Поэтому зеркальщику не оставалось ничего другого, и он ответил, стараясь не глядеть купцу в глаза:
— Она сбежала. Я не знаю, где она прячется, знаю только, что виноваты в этом вы.
— Я? Виноват? — Громкий смех Мориенуса привлек к ним внимание, и Мельцер робко опустился на скамью. — Если бы дело было за мной, я заполучил бы девочку в жены. Это вы, мастер Мельцер, вы отказали мне, хоть я заплатил выкуп еще два года назад.
Гнев Мельцера рос, и его голос становился все громче:
— Я не знал, что вы — приверженец многоженства, словно бык, который ходит за целым стадом коров.
Замечание было справедливым, и Мориенус постарался сдержаться и словно мимоходом сказал:
— Если бы вы меня об этом спросили, то я пояснил бы вам, по вы не спрашивали. К чему взаимные обвинения? Я получил выкуп назад. Мы квиты.
— Квиты?! — воскликнул зеркальщик. — Не смешите меня!
Кажется, исчезновение Эдиты мало беспокоило Мориенуса, потому что он ответил:
— Вы должны быть благодарны мне, мастер Мельцер, ведь, как-никак, ваша поездка в Константинополь принесла вам знакомство с императором. Насколько мне известно, ваше зеркало вернуло его к жизни. Хотелось бы мне, чтобы это я продал ваше зеркало императору Иоанну.
Мельцер предпочел промолчать. Он поглядел мимо Мориенуса и его утонченной спутницы на гостей, которые приветствовали друг друга почтительными поклонами. Казалось, все друг друга знают, и как только появлялось новое лицо, начинались перешептывания и пересуды, начинались сплетни, потому что тот или иной появился с новой дамой. Мориеиус не был исключением. Напротив. Поскольку купец знал, что Мельцер в этом городе чужой, он, не спрашивая зеркальщика, стал называть имена и особенности тех гостей, которые проходили мимо них.

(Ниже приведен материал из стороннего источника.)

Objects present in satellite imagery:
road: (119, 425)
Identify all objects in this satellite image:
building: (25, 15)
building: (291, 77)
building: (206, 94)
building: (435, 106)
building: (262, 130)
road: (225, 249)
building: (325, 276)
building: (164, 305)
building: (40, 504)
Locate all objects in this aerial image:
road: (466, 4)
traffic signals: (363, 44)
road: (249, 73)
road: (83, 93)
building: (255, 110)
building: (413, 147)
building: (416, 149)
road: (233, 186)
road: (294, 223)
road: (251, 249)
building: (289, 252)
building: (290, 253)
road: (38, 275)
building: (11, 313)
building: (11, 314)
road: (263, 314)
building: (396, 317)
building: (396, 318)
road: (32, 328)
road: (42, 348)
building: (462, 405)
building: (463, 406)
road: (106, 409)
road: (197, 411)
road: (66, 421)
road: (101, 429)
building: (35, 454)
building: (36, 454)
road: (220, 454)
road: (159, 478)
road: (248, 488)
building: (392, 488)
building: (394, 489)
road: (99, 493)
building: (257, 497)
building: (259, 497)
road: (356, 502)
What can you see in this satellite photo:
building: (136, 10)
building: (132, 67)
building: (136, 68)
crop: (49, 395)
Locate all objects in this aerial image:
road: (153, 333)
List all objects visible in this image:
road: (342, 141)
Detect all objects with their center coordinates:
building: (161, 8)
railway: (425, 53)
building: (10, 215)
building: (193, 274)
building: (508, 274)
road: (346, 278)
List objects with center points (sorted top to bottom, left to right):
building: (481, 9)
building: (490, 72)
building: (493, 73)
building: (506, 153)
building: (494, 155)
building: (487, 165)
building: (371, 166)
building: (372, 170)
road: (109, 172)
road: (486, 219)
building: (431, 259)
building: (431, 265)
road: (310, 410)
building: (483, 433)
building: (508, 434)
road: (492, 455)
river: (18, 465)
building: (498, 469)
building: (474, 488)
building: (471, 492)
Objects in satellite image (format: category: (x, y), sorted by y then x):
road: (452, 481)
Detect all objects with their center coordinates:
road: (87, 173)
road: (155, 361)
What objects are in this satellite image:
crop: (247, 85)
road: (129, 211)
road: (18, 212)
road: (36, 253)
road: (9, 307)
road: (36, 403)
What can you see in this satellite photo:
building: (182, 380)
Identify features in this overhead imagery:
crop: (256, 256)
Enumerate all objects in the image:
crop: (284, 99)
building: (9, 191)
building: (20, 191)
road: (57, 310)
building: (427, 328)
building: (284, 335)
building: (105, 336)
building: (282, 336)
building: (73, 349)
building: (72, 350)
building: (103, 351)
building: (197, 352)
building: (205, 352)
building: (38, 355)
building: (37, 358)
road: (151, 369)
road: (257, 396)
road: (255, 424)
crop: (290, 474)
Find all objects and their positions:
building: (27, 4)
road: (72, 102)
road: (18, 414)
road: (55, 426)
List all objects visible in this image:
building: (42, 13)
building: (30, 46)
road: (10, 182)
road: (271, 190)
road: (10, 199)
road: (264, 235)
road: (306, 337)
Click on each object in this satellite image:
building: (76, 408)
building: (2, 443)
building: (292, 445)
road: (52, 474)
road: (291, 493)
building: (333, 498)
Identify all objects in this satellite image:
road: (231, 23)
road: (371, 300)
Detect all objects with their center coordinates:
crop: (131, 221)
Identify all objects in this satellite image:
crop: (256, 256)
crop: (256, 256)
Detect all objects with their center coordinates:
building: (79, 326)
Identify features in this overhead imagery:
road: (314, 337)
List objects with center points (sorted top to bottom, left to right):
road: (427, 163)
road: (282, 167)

Среди гостей были люди респектабельные, достойные господа с длинной бородой, которых вполне можно было представить на церковной должности и которые вместо этого оказывались торговцами оружием или спекулянтами. И наоборот, посвященные в сан мужи, префекты и прелаты выглядели словно жалкие ничтожества. Не говоря уже о дамах, которые, как выразился Мориенус, не заслуживали этого слова ни в малейшей степени, поскольку были куплены на вечер или же были известными во всем городе конкубинами.
С восторженным взглядом, которому позавидовал бы и сам святой Франциск во время стигматизации, патриарх Никифор Керулариос, мужчина с кустистыми черными бровями и белой окладистой бородой, в которой свободно могла бы свить себе гнездо пара птиц, благословил, невзирая на лица, выставленные напоказ груди благочестивых конкубин. Об эквилибристе-канатоходце из Перуджи говорили, что он способен забраться по канату на любую башню в мире, лишь бы канат был достаточно длинным и прочным. По дороге на Восток канатоходец остановился на четыре недели в Константинополе, чтобы взойти на башню Галатеи. Он появился в облегающем костюме из шелка насыщенного зеленого цвета, окутывавшем его с головы до ног, и нигде не было видно ни шва, ни пуговицы, так что многие высказали предположение, что шелкопряды сшили костюм прямо на его теле. И хотя нигде поблизости не видно было каната, который подошел бы для его целей, канатоходец кокетливо пританцовывал, постоянно ставя одну ногу перед другой.
Богатые судовладельцы, все как один генуэзцы, появились одетые словно князья. Хотя они не отличались хорошими манерами, император не мог позволить себе не пригласить их на Праздник Кувшинок, ведь богатство и власть генуэзцев были безграничными. Итак, они входили друг за другом, под балдахинами с гербами, в сопровождении слуг в ливреях цвета корабельного флага, в то время как сами господа предпочитали расшитые золотом одежды. Самого яркого из них, Риккардо Рубини, настоящего великана, сопровождали не менее двенадцати слуг. Если бы на почтительном расстоянии за ним не следовала его жена Антония, фееподобное создание редкой красоты, то судовладельца можно было бы счесть Папой Римским.
Для приглашенных купцов у Мориенуса в запасе были только презрительные замечания. Большинство из них, как сообщил он, жили не по средствам, и их показное богатство во много раз превышало их возможности. Они заручились приглашением в надежде на прибыльные сделки — ведь ни для кого не секрет, что Алексиос, придворный дворецкий императора, продажен, словно немецкий ландскнехт.
— Или же выдумаете, — заметил Мориенус, указывая пальцем на странную пару, в отличие от остальных гостей производившую довольно жалкое впечатление, — что император их обоих приглашал?